> _Document text_:

[start]

Additionally, MMFP enables alternative meat producers to address the current lack of product variety witnessed today. Using the same 3D printer, companies can print different meat types (e.g. beef, pork or lamb) and different meat cuts (tenderloin, sirloin, rib-eye etc.) by simply changing the digital file. This level of flexibility in production helps alternative meat producers to provide the same variety of products, cooking methods and culinary applications we would expect from a traditional meat aisle or restaurant.

Print, Test, Repeat

As with any development process, the ability to test and iterate designs quickly – commonly known as rapid prototyping – can very much determine the speed at which the final desired product can be achieved. Across industry today, 3D printing has become an essential tool for prototyping, enabling companies to iterate their product’s design significantly faster than ever before at greatly reduced cost. These same capabilities are also being applied by companies such as ours to accelerate the development of Alt-Meat and overcome the limitations of traditional food industry methods.

While traditional food production processes, such as extrusion, enable alternative meat producers to modify ingredients and test new formulations during product development, it requires a large quantity of material and long production cycles to test each new formulation. Modifying the structural composition of meat using these analog processes is even more challenging. Heavy machinery needs to be reconfigured, a step that can take days or even weeks, and typically a very costly process. In addition, much of the variable in the process remains a form of art more than science, making it much more of a trial and error effort than a structured endeavour. These are inherent barriers within alternative meat that naturally slow down developmental breakthroughs in achieving the structure and texture of the final product.

[end]

> _Supplied records_:

[start]

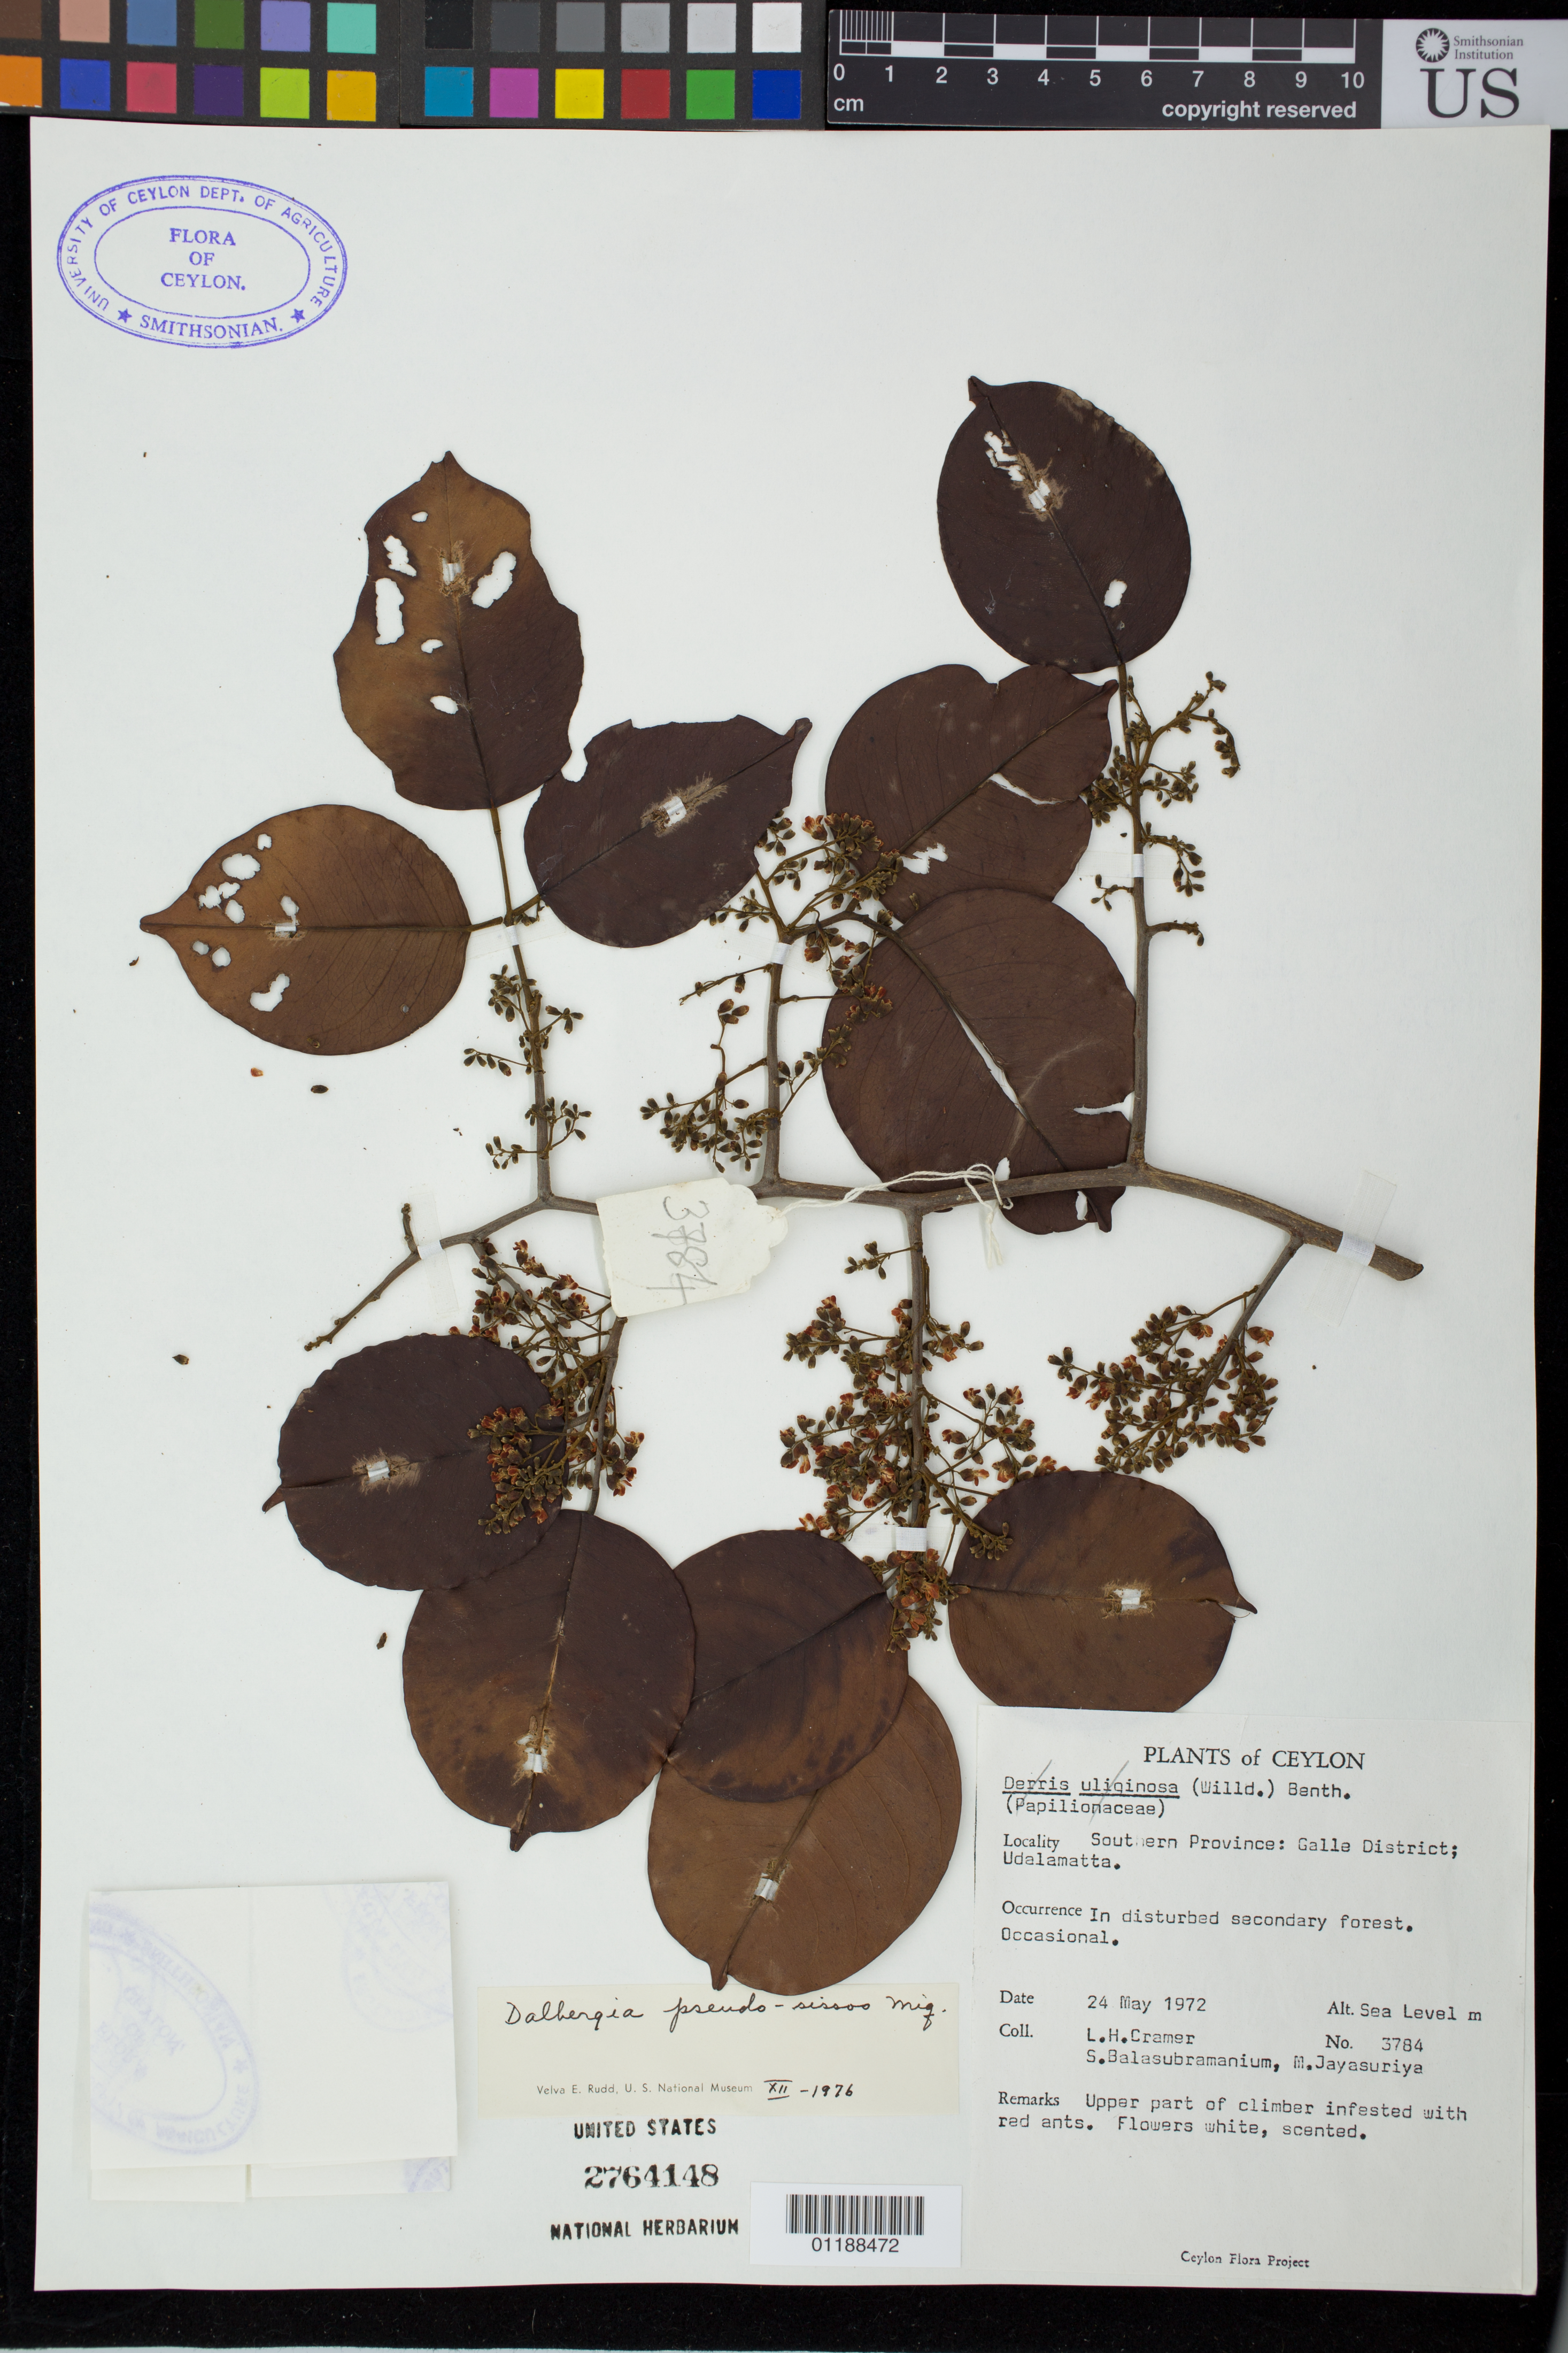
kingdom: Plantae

[end]
[start]

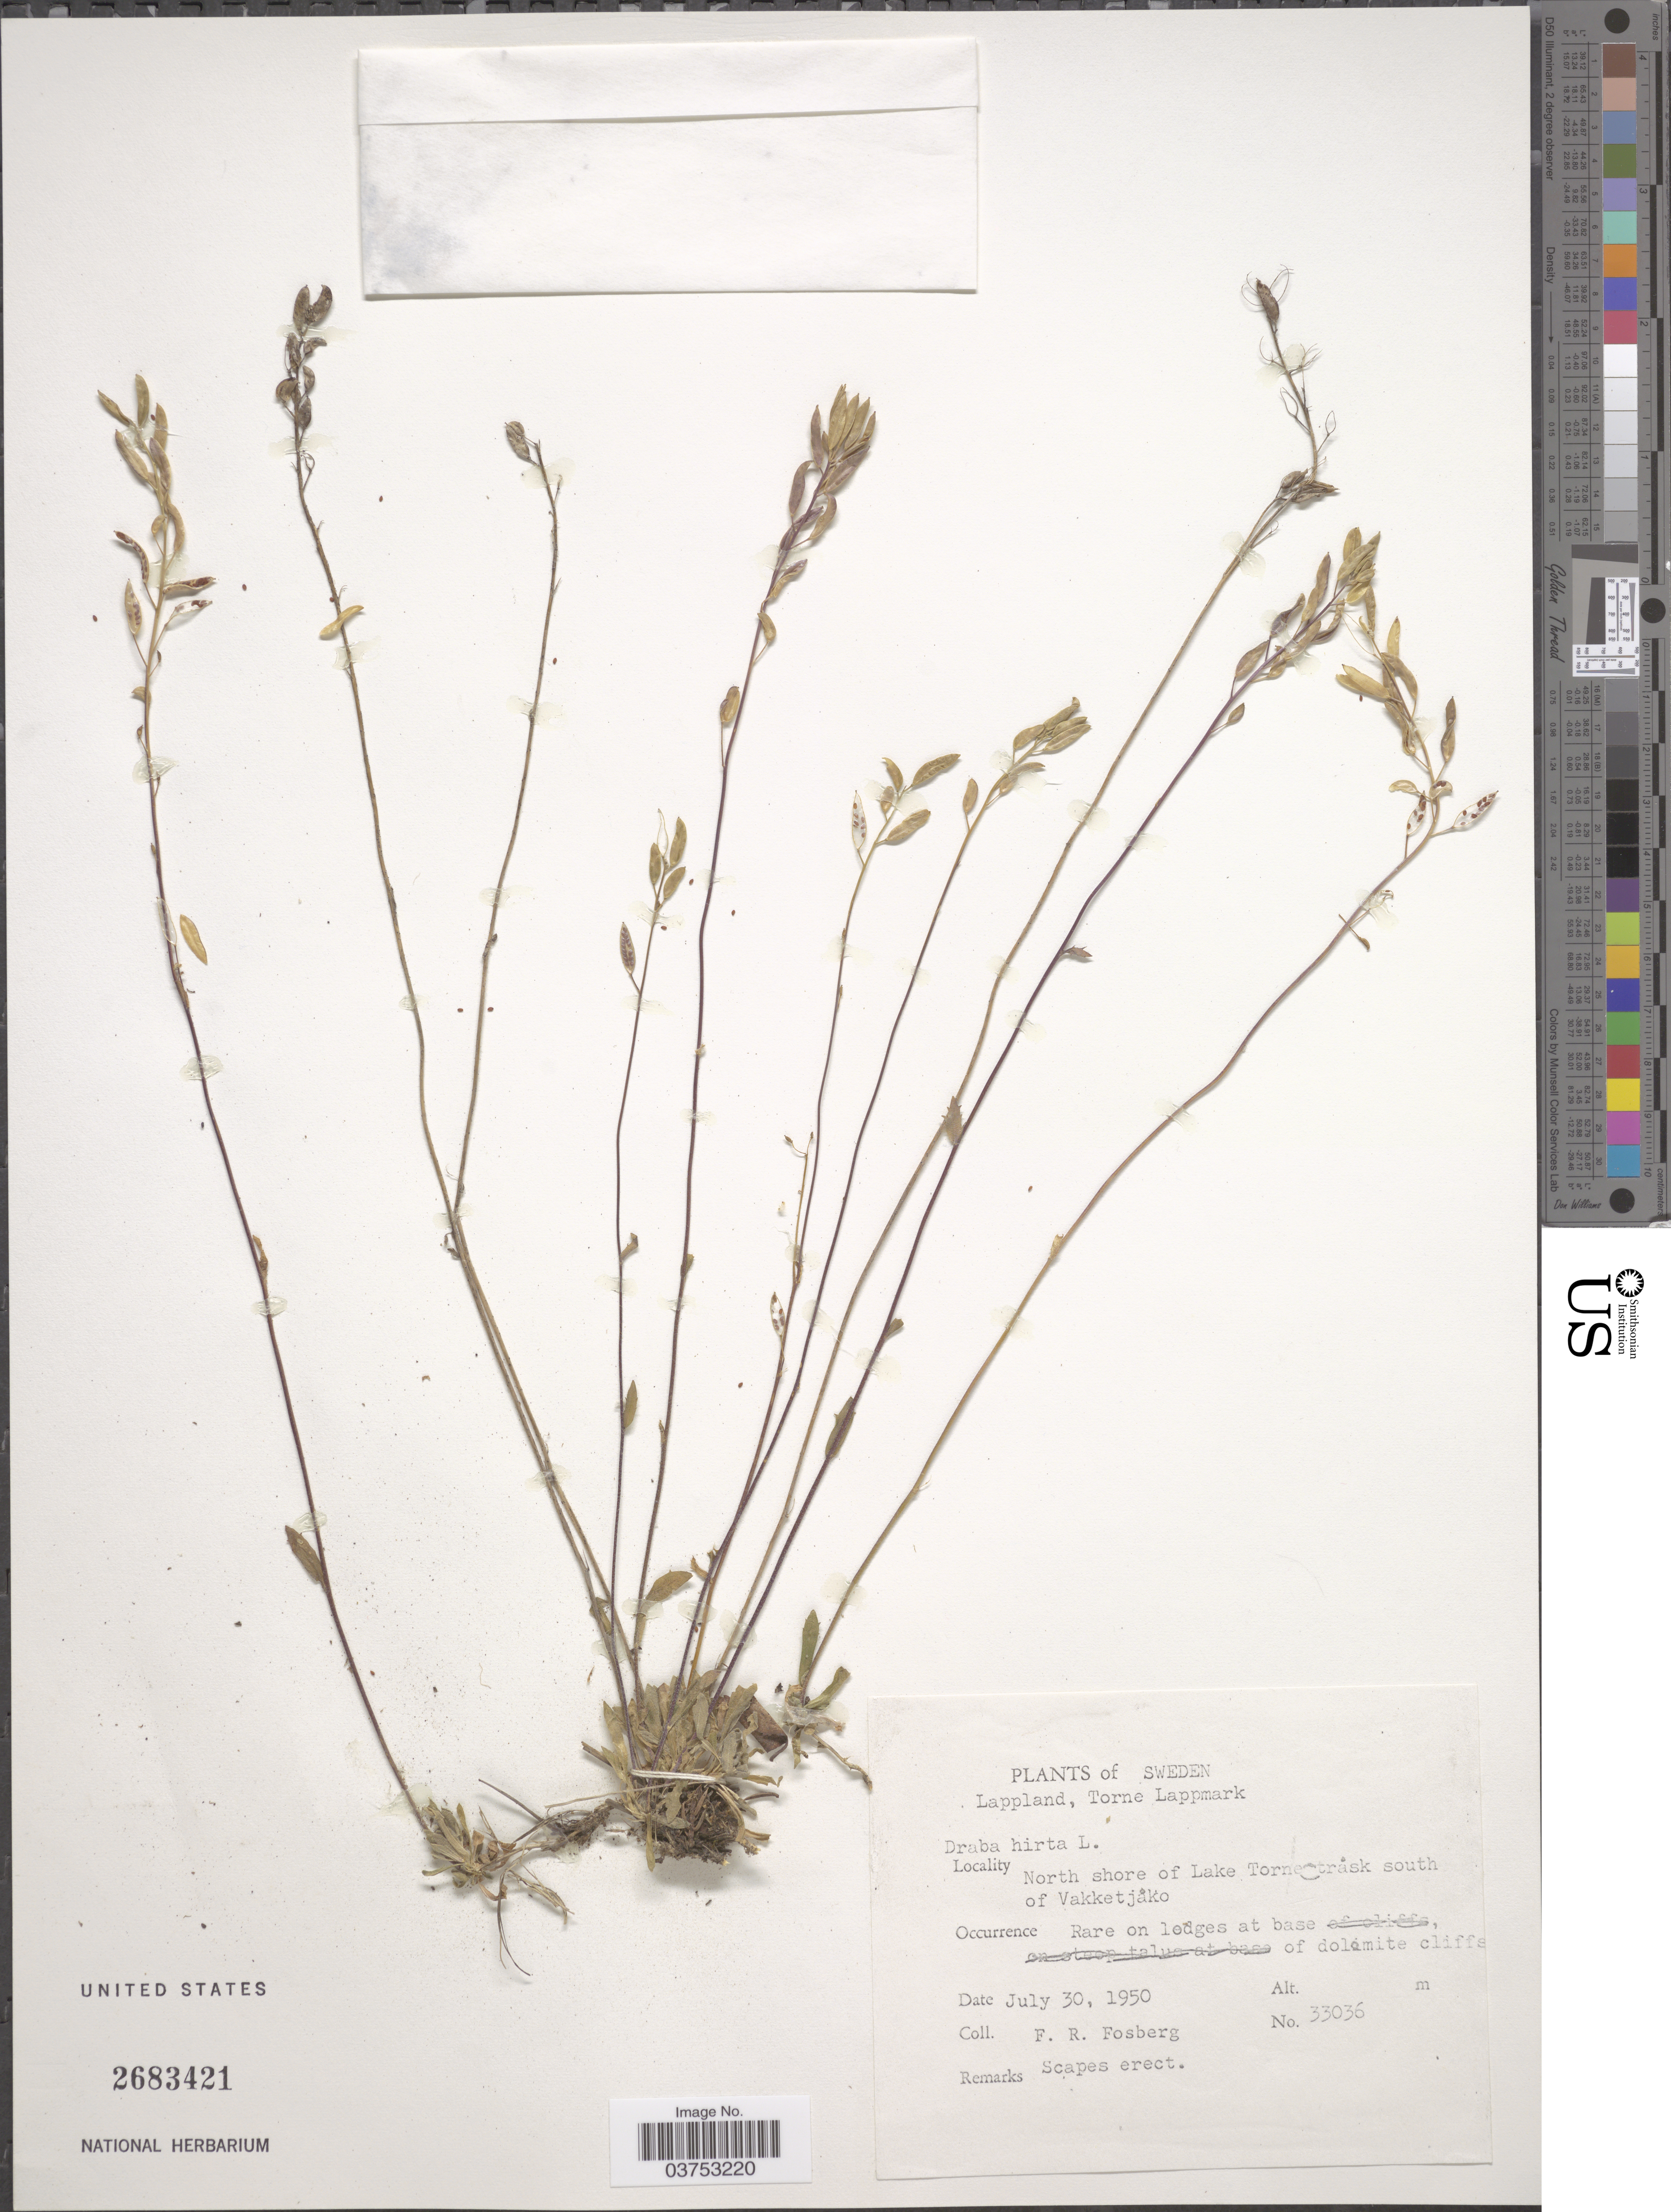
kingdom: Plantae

[end]

> _Task requirements_:
In the passage about 3D printing alternative meat, what do companies change to print different meat types and cuts on the same 3D printer?

> _Answer for the task_:
They change the digital file.